The “indulged rapists and murderous mercenaries” of whom Arkin writes are the men and women who serve our nation in uniform, and who do so, almost to a person, with honor and humility. As I have noted in this column before, there is no more humble gesture than to stand in harm’s way and offer one’s life for the liberty of others, most of whom take such liberty for granted.

This would be the same William Arkin who, in 2003, “outed” Lt. Gen. Jerry Boykin, Commanding General of Special Forces at Fort Bragg, for his Christian world view after Gen. Boykin said of the hunt for Osman Atto in Mogadishu: “He went on CNN and he laughed at us, and he said, ‘They’ll never get me because Allah will protect me. Allah will protect me.’ Well, you know what? I knew that my God was bigger than his. I knew that my God was a real God and his was an idol.”

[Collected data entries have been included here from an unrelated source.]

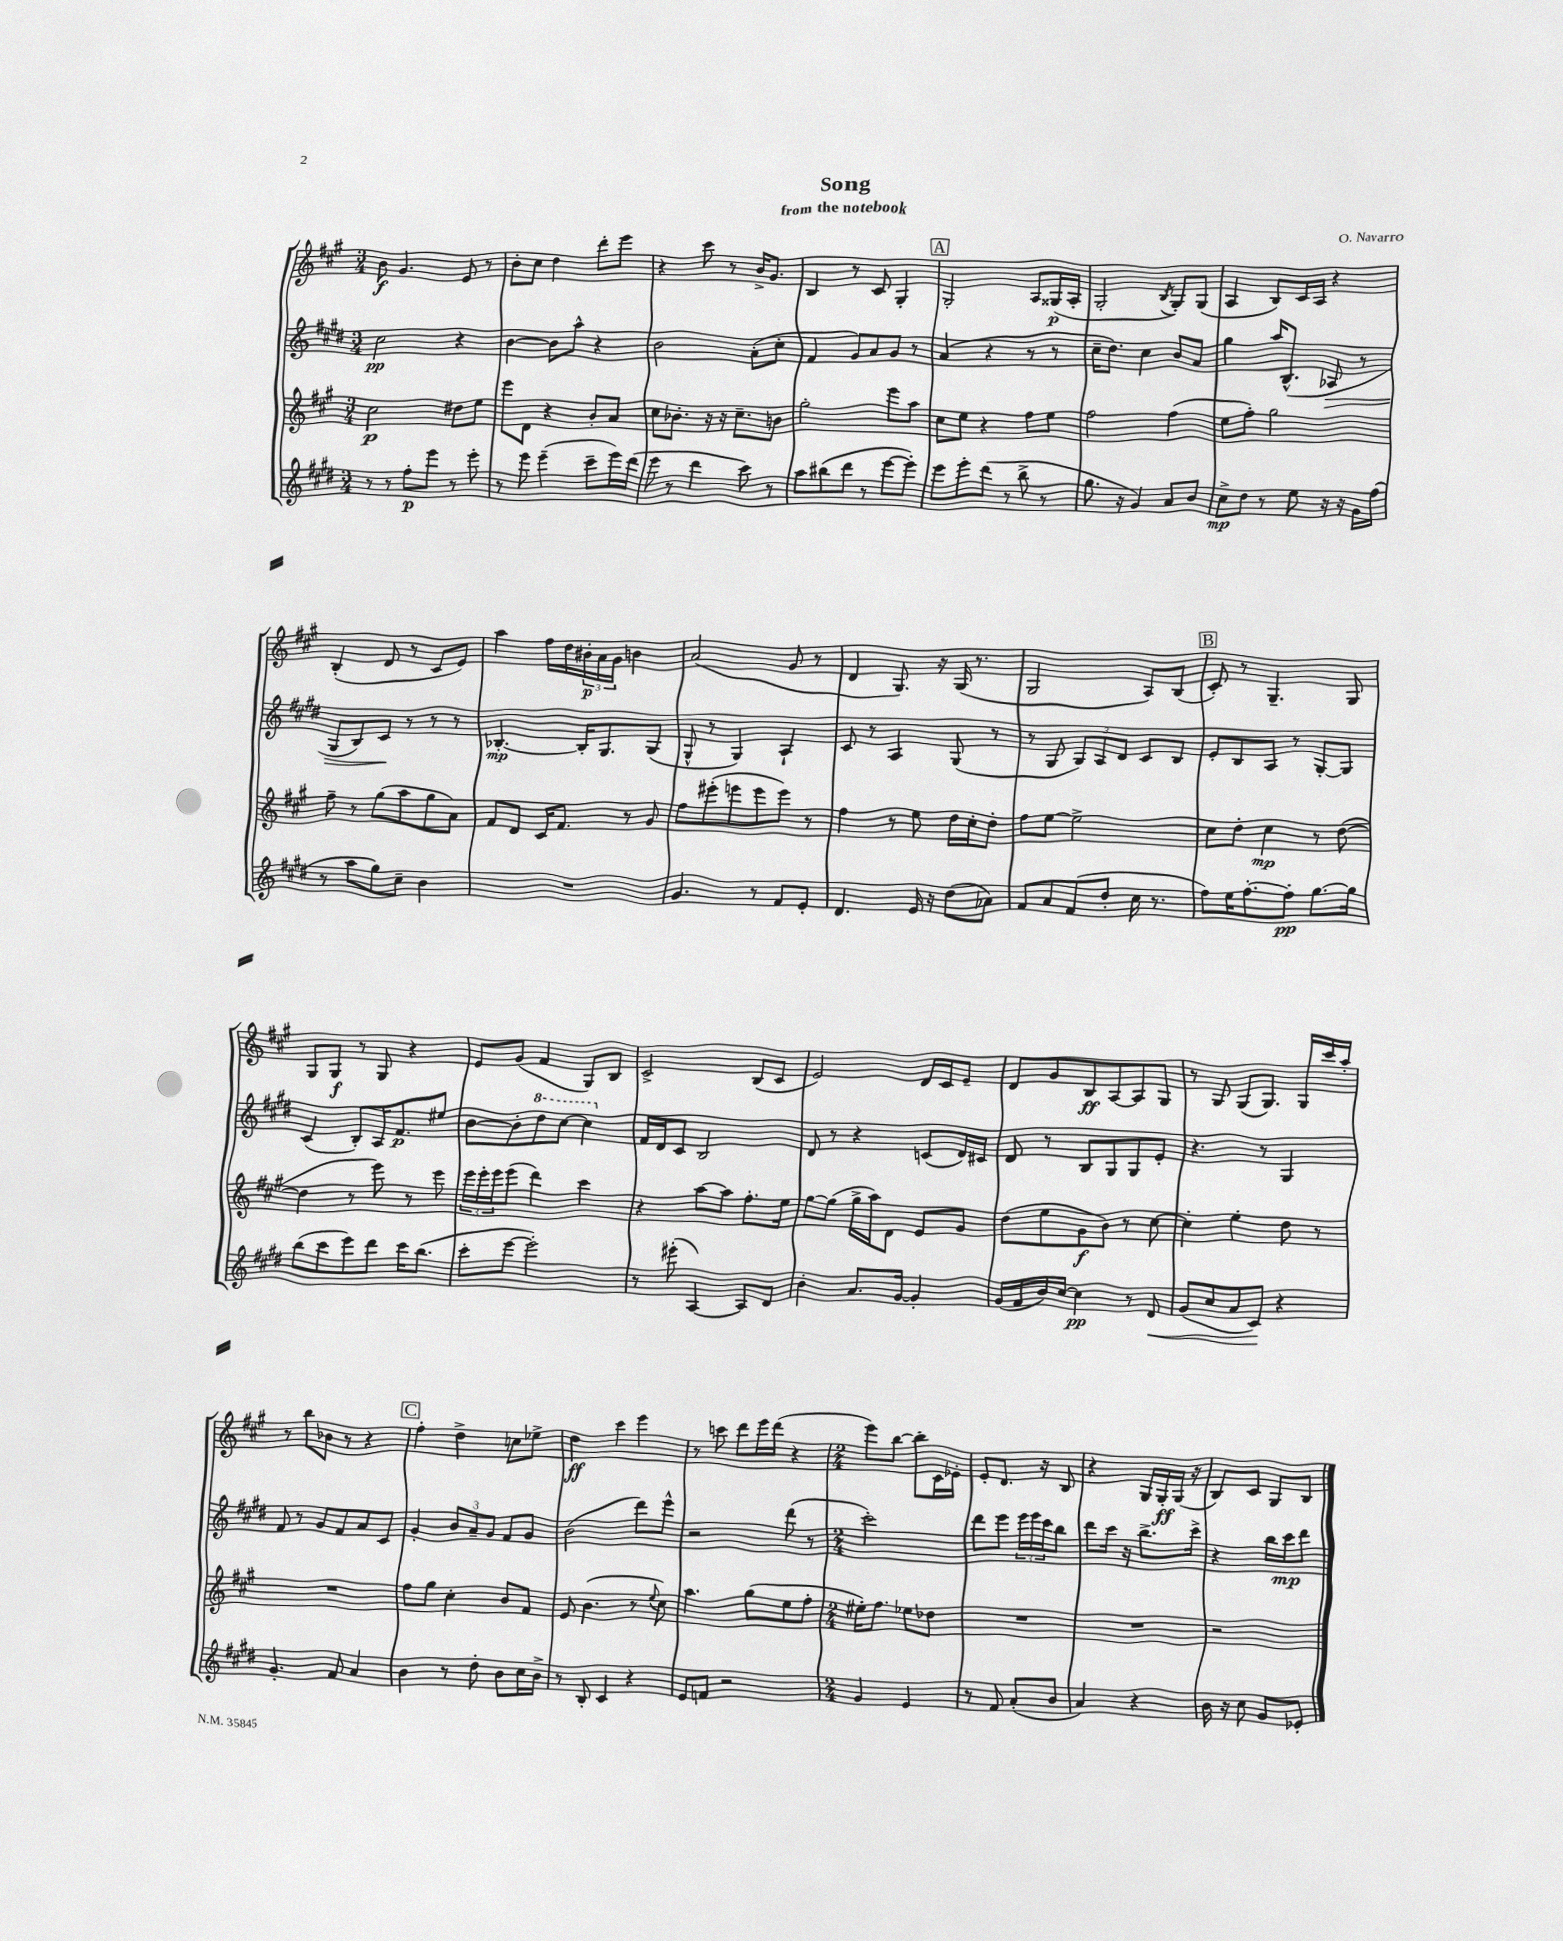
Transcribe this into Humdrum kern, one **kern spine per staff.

**kern	**kern	**kern	**kern
*staff4	*staff3	*staff2	*staff1
*clefG2	*clefG2	*clefG2	*clefG2
*k[f#c#g#d#]	*k[f#c#g#]	*k[f#c#g#d#]	*k[f#c#g#]
*M3/4	*M3/4	*M3/4	*M3/4
8r	2cc#	2cc#	8b
8r	.	.	4.g#
8ff#'	.	.	.
8eee	.	.	.
8r	8dd#	4r	8e
8eee'	8ee	.	8r
=	=	=	=
8r	8eee	[4b	8b'
8eee	8d	.	8cc#
(4eee~	4r	8b]	4dd
.	.	8aa^^	.
8ccc#~	8b'	4r	8ddd'
16eee)	8a	.	8eee
(16ddd#	.	.	.
=	=	=	=
8eee	8cc#	2b	4r
8r	8.b-'	.	.
4ddd#	.	.	8ccc#
.	16r	.	.
.	16r	.	8r
.	8.cc#~	.	.
8ccc#)	.	(8a'	16b^
.	.	.	8.g#
8r	8b	8cc#'	.
=	=	=	=
8aa	2gg#'	4f#	4B
(8bb#	.	.	.
8ddd#	.	8g#)	8r
8r	.	8a	8c#
[8eee	8eee	8g#	4G#'
8eee'])	8aa	8r	.
=	=	=	=
8eee	8cc#	(4a	2G#'
8eee'	8ee	.	.
(8ddd#	4r	4r	.
8r	.	.	.
8bb^	8ff#	8r	8A
8r	8ee	8r	(16G##
.	.	.	16A'
=	=	=	=
8.gg#	2ff#	16cc#~	2G#'
.	.	8.dd#)	.
16r	.	.	.
4g#)	.	4cc#	.
.	.	.	8qB
8a	(4ff#	8b	8G#')
8b	.	8a	(8G#
=	=	=	=
8cc#^	8ee	4gg#	4A
8dd#	8ff#')	.	.
8r	2gg#	16aa	8B)
.	.	(8.B^^	.
8ee	.	.	16c#
.	.	.	16A
16r	.	8A-	4r
16r	.	.	.
16g#	.	8r	.
(16ff#	.	.	.
=	=	=	=
8r	8ff#~	8G#	(4B'
8aa	8r	8B)	.
8gg#)	(8gg#	8c#	8d
8cc#~	8aa	8r	8r
4b	8gg#	8r	8c#
.	8a)	8r	8e)
=	=	=	=
2.r	8f#	[4.B-'	4aa
.	8d	.	.
.	16c#	.	16ff#
.	8.f#	.	16dd
.	.	16B-']	24b#'
.	.	.	24a
.	.	8.G#	.
.	.	.	24g#
.	8r	.	4b
.	8g#	(8G#	.
=	=	=	=
4.g#	8ff#	8G#^^	(2a
.	(8eee#'	8r	.
.	8eee	4G#)	.
8r	8eee	.	.
8f#	8eee)	4A`	8g#
8e'	8r	.	8r
=	=	=	=
4.d#	4ff#	8c#	4d
.	.	8r	.
.	8r	4A	8.G#)
16e	8ee	.	.
16r	.	.	16r
(8dd#	16dd	(8G#	(16G#
.	16cc#'	.	8.r
8a-)	8dd'	8r	.
=	=	=	=
8f#	8ff#	8r	2G#
8a	[8ee	8G#	.
(8f#	2ee^]	12G#)	.
.	.	12A	.
8dd#'	.	.	.
.	.	12d#	.
16cc#	.	8c#	8A)
8.r	.	.	.
.	.	8B	(8B
=	=	=	=
8ff#)	8cc#	8e'	8c#')
16ee	8dd'	8B	8r
[8.ff#'	.	.	.
.	4cc#	8A	4.G#~
8ff#']	.	8r	.
[8.gg#	8r	[8G#'	.
.	([8dd	8G#]	8G#
16gg#]	.	.	.
=	=	=	=
(8bb	4dd]	(4c#	8G#
8ccc#	.	.	8G#
8eee)	8r	8B')	8r
8ddd#	8eee)	16A	8G#
.	.	8.f#	.
16ccc#	8r	.	4r
(8.bb	.	.	.
.	8eee	8ee#	.
=	=	=	=
8ccc#'	24eee	[8b	8e
.	24eee'	.	.
.	24eee	.	.
[8eee	(8eee	8b']	(8g#
2eee'])	4ddd)	8ddd#	4f#
.	.	[8ccc#	.
.	4ccc#	4ccc#]	8G#)
.	.	.	8B
=	=	=	=
8r	4r	16f#	2c#^
.	.	16d#	.
(8eee#'	.	8c#	.
[4A)	[8aa	2B	.
.	8aa]	.	.
8A]	8.ff#'	.	(8B
8d#	.	.	8c#
.	16ee	.	.
=	=	=	=
4b'	[8gg#	8d#	2e)
.	(8gg#]	8r	.
8.a	16gg#^	4r	.
.	16aa)	.	.
.	8d	.	.
[16g#	.	.	.
4g#']	8e	(8c	16d
.	.	.	16c#
.	8g#	16d#)	8e~
.	.	16c#	.
=	=	=	=
(16g#	(8dd	8d#	8d
16f#	.	.	.
16b)	8ee	8r	8g#
[16cc#	.	.	.
4cc#]	8g#	8B	8B
.	8b)	8G#	[8A
8r	8r	8G#	8A]
8d#	[8cc#	8e'	8G#
=	=	=	=
(8g#	4cc#']	4.r	8r
8cc#	.	.	8G#
8a	4ee'	.	(8G#
8c#)	.	8r	8.G#)
4r	8dd	4G#	.
.	.	.	16G#
.	8r	.	16ccc#
.	.	.	16aa'
=	=	=	=
4.g#'	2.r	8f#	8r
.	.	8r	8bb
.	.	8g#	8b-
8f#	.	8f#	8r
4a	.	8a	4r
.	.	8c#	.
=	=	=	=
4b	8ff#	4g#'	4ff#'
.	8gg#	.	.
8r	4cc#'	12b	4dd^
.	.	12a~	.
8dd#'	.	.	.
.	.	12g#	.
8b	8b	8f#	8cc
16cc#	8f#	8g#	8ee-^
16b^	.	.	.
=	=	=	=
8r	8e	(2b	4dd
8B'	(4.b	.	.
4c#	.	.	4ccc#
4r	8r	8ddd#)	4eee
.	8qqee	.	.
.	8cc#)	8eee^^	.
=	=	=	=
8e	4.aa	2r	8r
8f	.	.	8ccc
2r	.	.	8ddd
.	(8gg#	.	16eee
.	.	.	(16ddd
.	8ee	(8ddd#	4r
.	8ff#'	8r	.
=	=	=	=
*M2/4	*M2/4	*M2/4	*M2/4
4g#	16ee#')	2ccc#')	8eee)
.	8.ff#	.	.
.	.	.	[8bb
4e	8ee-	.	8bb']
.	8dd-	.	16c#
.	.	.	16e-'
=	=	=	=
8r	2r	8ddd#	8e'
8f#	.	8eee	8.d
(8a'	.	24eee	.
.	.	24eee	.
.	.	.	16r
.	.	24ccc#	.
8b	.	8bb	8B
=	=	=	=
4a)	2r	8ddd#	4r
.	.	16ccc#	.
.	.	16r	.
4r	.	8.bb^	16G#
.	.	.	16G#'
.	.	.	(16G#
.	.	16ccc#^	16r
=	=	=	=
16b	2r	4r	8B)
16r	.	.	.
8cc#	.	.	8c#
8g#	.	16bb	8G#
.	.	16ccc#	.
8e-'	.	8ddd#	8B
==	==	==	==
*-	*-	*-	*-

Arkin accused Gen. Boykin of being “an intolerant extremist … who believes in Christian ‘jihad’.”

Arkin has rebuffed objections to his latest rant with two subsequent essays entitled “Demonization and Responsibility” and “The Arrogant and Intolerant Speak Out.” He claims, “The torrents of [complaints] represent the worst of polarized and hate-filled America. [I am not] apologizing for being critical of the military. Instead, I’m trying to make sense of the worldview of those who have responded. For the critics, I have become the enemy and have been demonized. … I am part of the all powerful, self-congratulatory, far-left, Bush-bashing, fifth-column mainstream. It isn’t so much what I say … it is more that I sit in my safe little cubicle in front of a keyboard sipping lattes, giving aid and comfort to the enemy while our boys and girls die. In other words, I’m comfortable while others suffer.”

Well, if the shoe fits…

Arkin, like most of his arrogant ilk, thinks that he is somehow bullet-proof to criticism; that even though he now finds himself in a deep hole of his own design, he needn’t stop digging. He is probably right, at least in regard to his job security.

NBC responded to complaints about its military analyst with this disingenuous reply: “The comments in question were made by Mr. Arkin in his Washington Post column. He does not speak on behalf of NBC News.”

Of course, everything Arkin says at NBC reflects what he wrote at the Washington Post, which, by the way, invoked “no comment” in response to complaints.

It is notable that neither NBC nor the Washington Post challenges the substance of Arkin’s comments, but they cannot feign surprise. After all, the title of Arkin’s latest book, “Codenames: Deciphering U.S. Military Plans, Programs, and Operations in the 9/11 World,” says it all. If I were a betting man, I would take odds that any terrorist listed in Who’s Who among Jihadis has a copy of that book.

Notably silent during this whole Arkin affair is General Electric, which owns NBC and collects billions of dollars from military-procurement and operations contracts.

(Footnote: Arkin closed the reader response blog under his Washington Post column after receiving more than 900 objections.)